▶ **GIVEN PROBLEM**: Write out the part of the investing tips starting with "8. Invest no" and going on through "don't buy it.", copying it word for word.

-------- PASSAGE SHOWN --------

6. All else being equal, the best place to invest is a 401(k). Once you've earned the full company match, max out a Roth IRA. Still have money to invest? Put more in your 401(k) or a traditional IRA.

7. To figure out what percentage of your money should be in stocks, subtract your age from 120.

8. Invest no more than 10% of your portfolio in your company stock - or any single company's stock, for that matter.

9. The most you should pay in annual fees for a mutual fund is 1% for a large-company stock fund, 1.3% for any other type of stock fund and 0.6% for a U.S. bond fund.

10. Aim to build a retirement nest egg that is 25 times the annual investment income you need. So if you want $40,000 a year to supplement Social Security and a pension, you must save $1 million.

11. If you don't understand how an investment works, don't buy it.
 
Thanks for sharing Martha , I haven't opened the link yet, but based on #11 alone, I shouldn't be investing period. :eek: :confused:
 
6. All else being equal, the best place to invest is a 401(k). Once you've earned the full company match, max out a Roth IRA. Still have money to invest? Put more in your 401(k) or a traditional IRA.

-------- STORED RECORDS --------

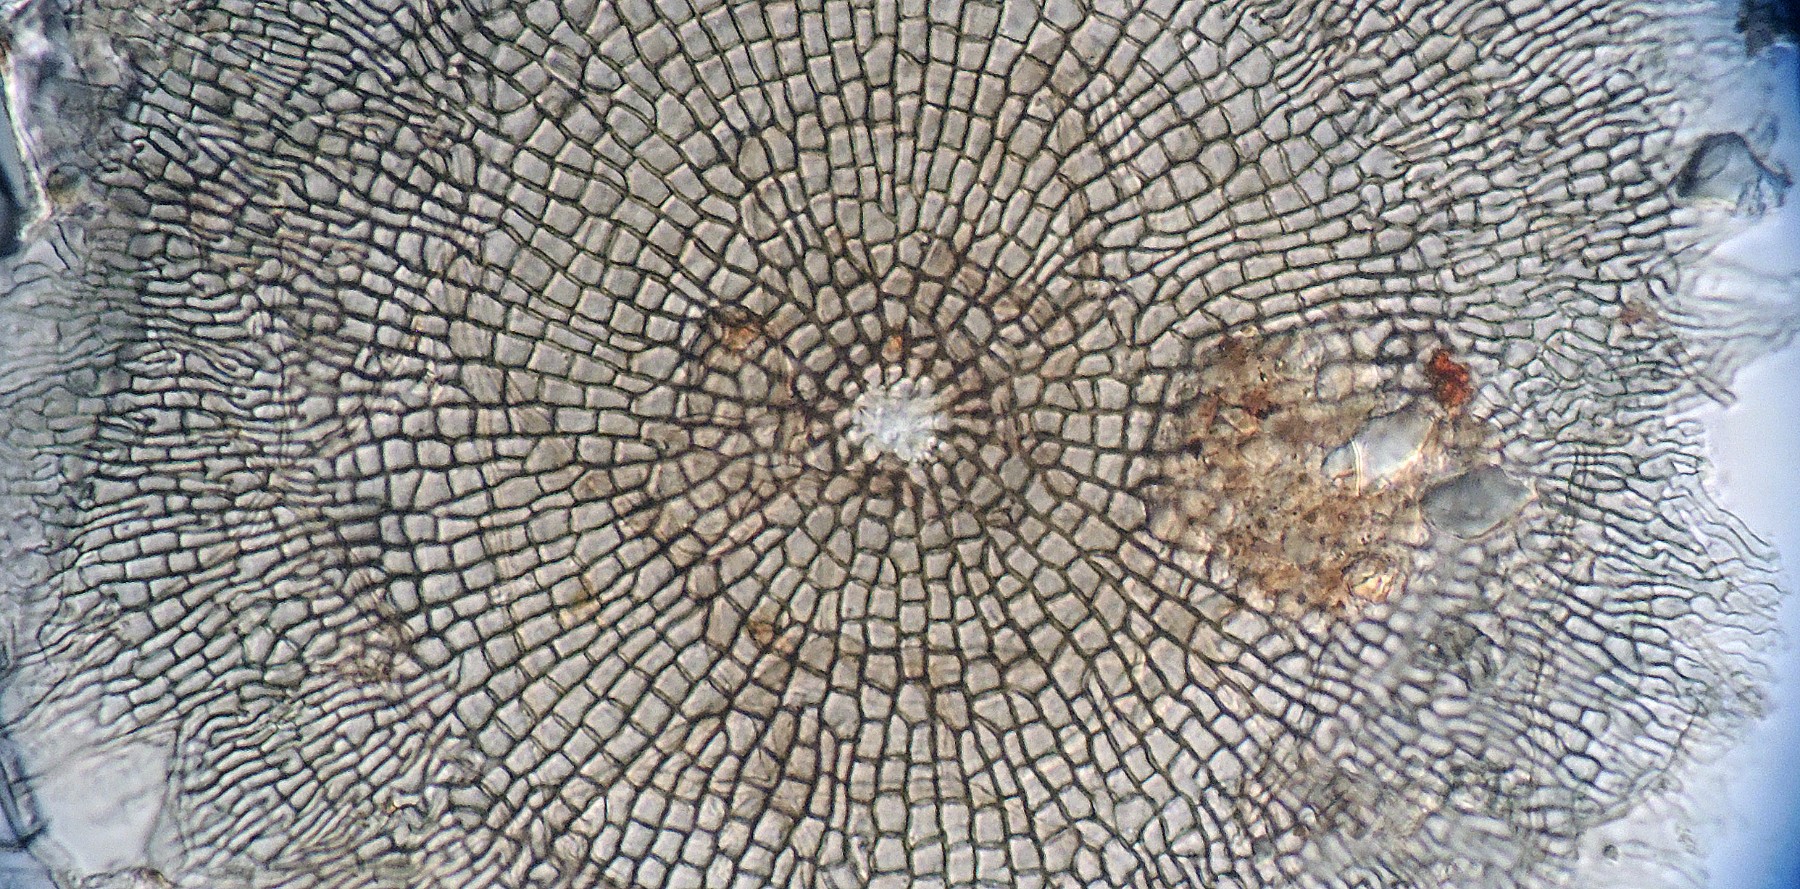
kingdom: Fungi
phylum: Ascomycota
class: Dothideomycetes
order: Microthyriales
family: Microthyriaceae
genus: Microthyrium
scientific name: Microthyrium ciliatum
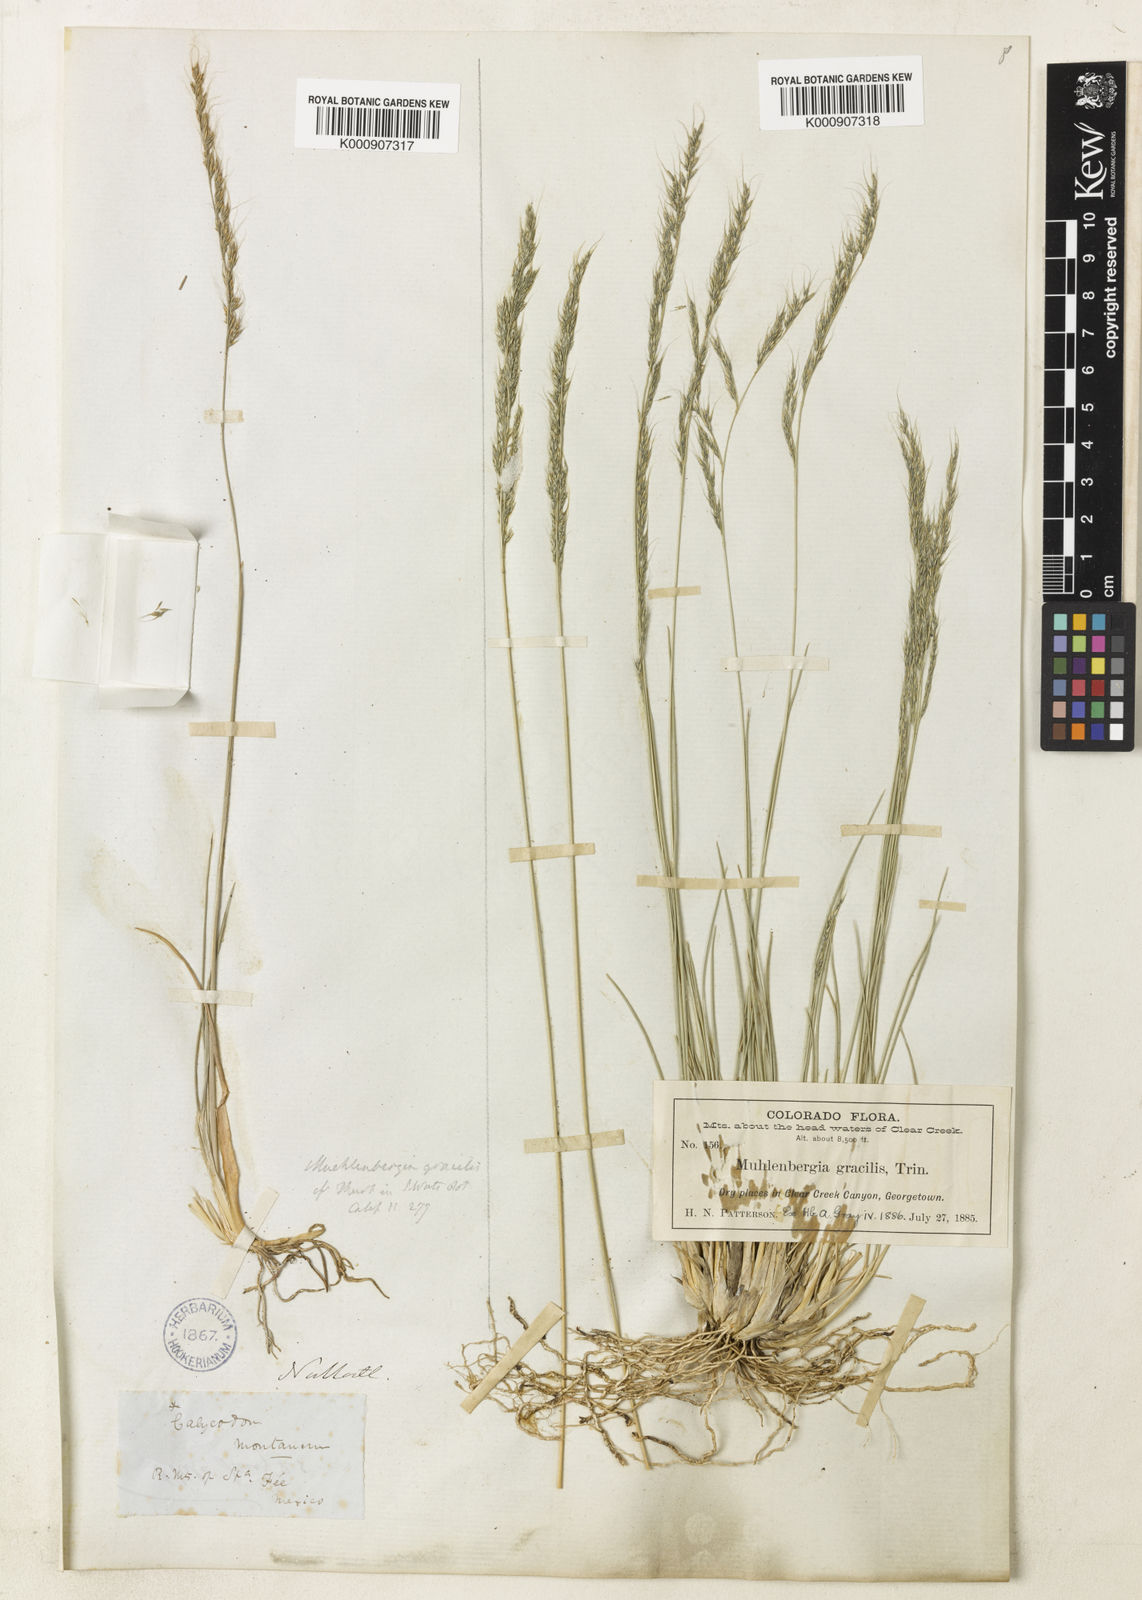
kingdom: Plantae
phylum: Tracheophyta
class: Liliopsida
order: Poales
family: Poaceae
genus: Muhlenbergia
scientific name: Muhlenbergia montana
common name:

--------
-------- STORED RECORDS --------

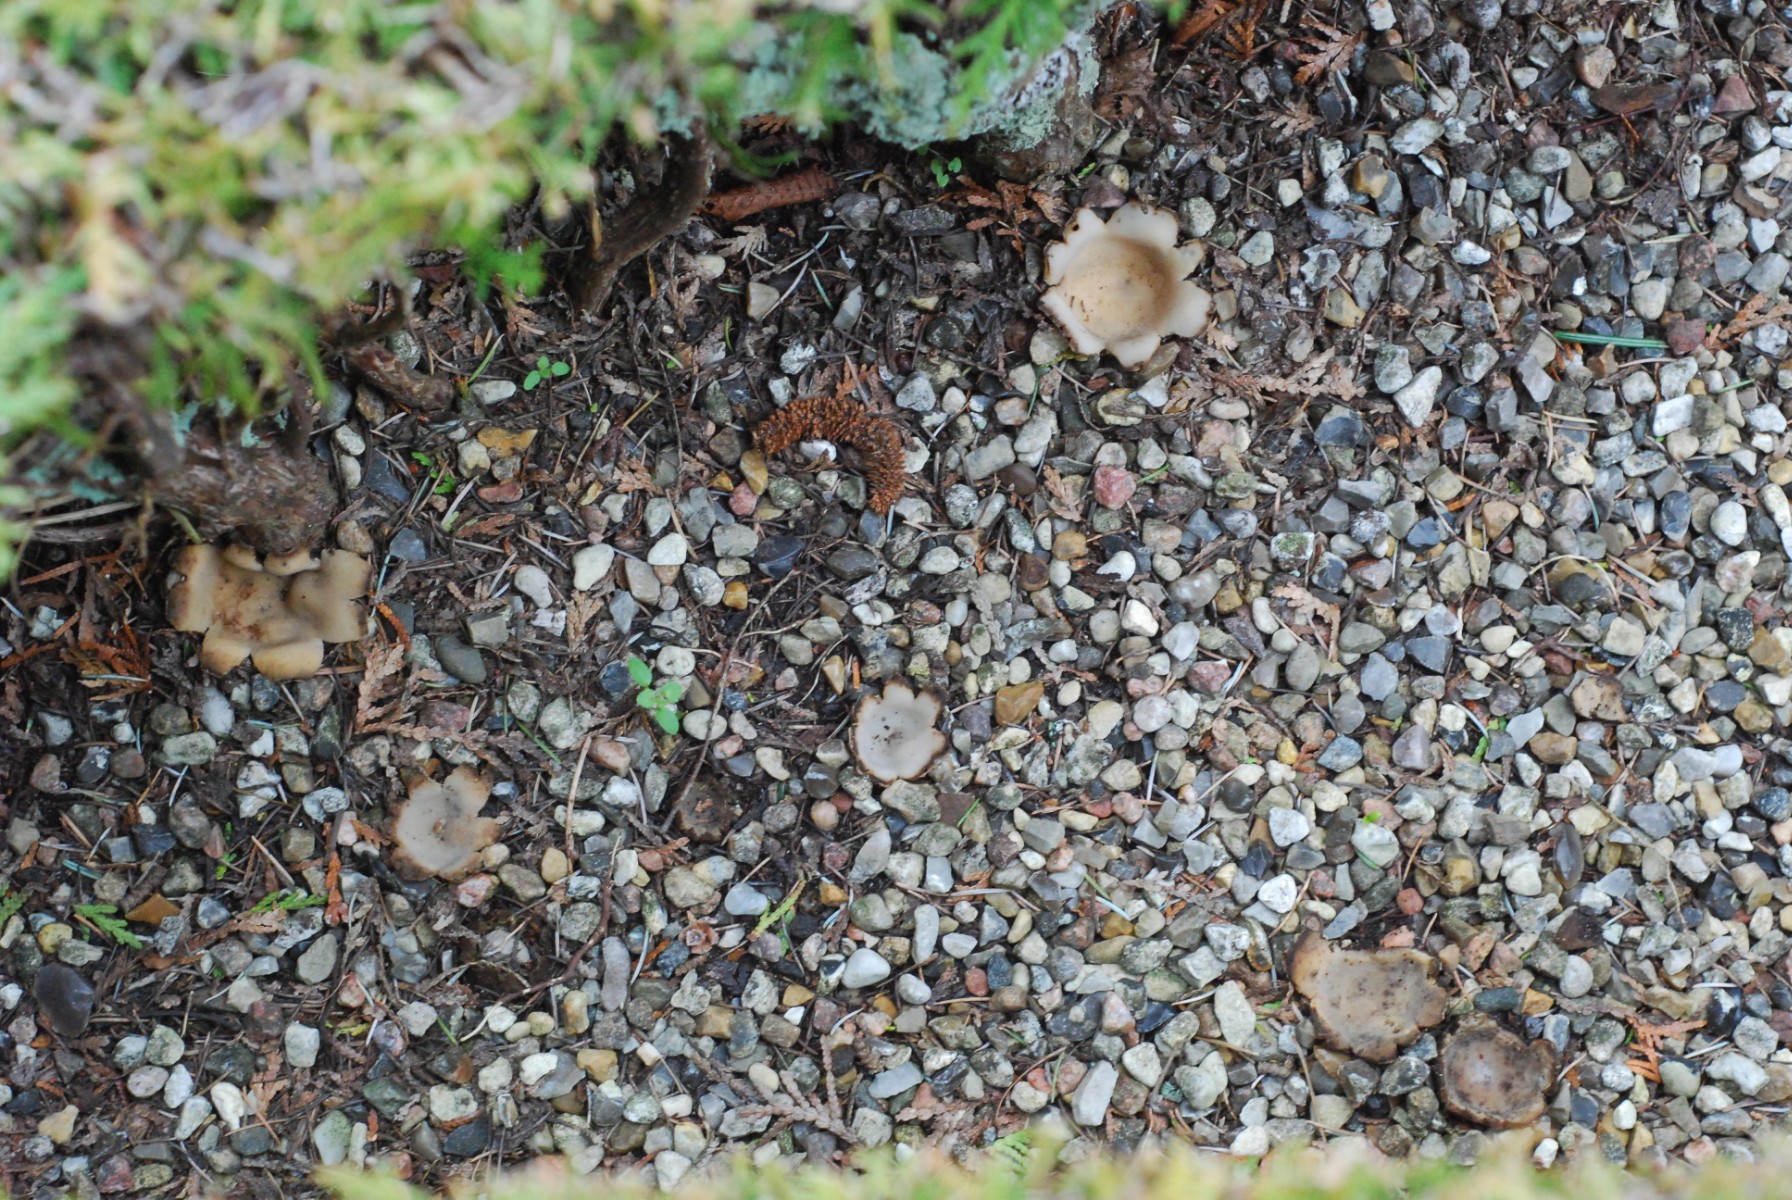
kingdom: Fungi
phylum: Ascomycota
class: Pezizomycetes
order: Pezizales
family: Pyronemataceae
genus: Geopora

--------

▶ **WRITTEN SOLUTION**:
8. Invest no more than 10% of your portfolio in your company stock - or any single company's stock, for that matter.

9. The most you should pay in annual fees for a mutual fund is 1% for a large-company stock fund, 1.3% for any other type of stock fund and 0.6% for a U.S. bond fund.

10. Aim to build a retirement nest egg that is 25 times the annual investment income you need. So if you want $40,000 a year to supplement Social Security and a pension, you must save $1 million.

11. If you don't understand how an investment works, don't buy it.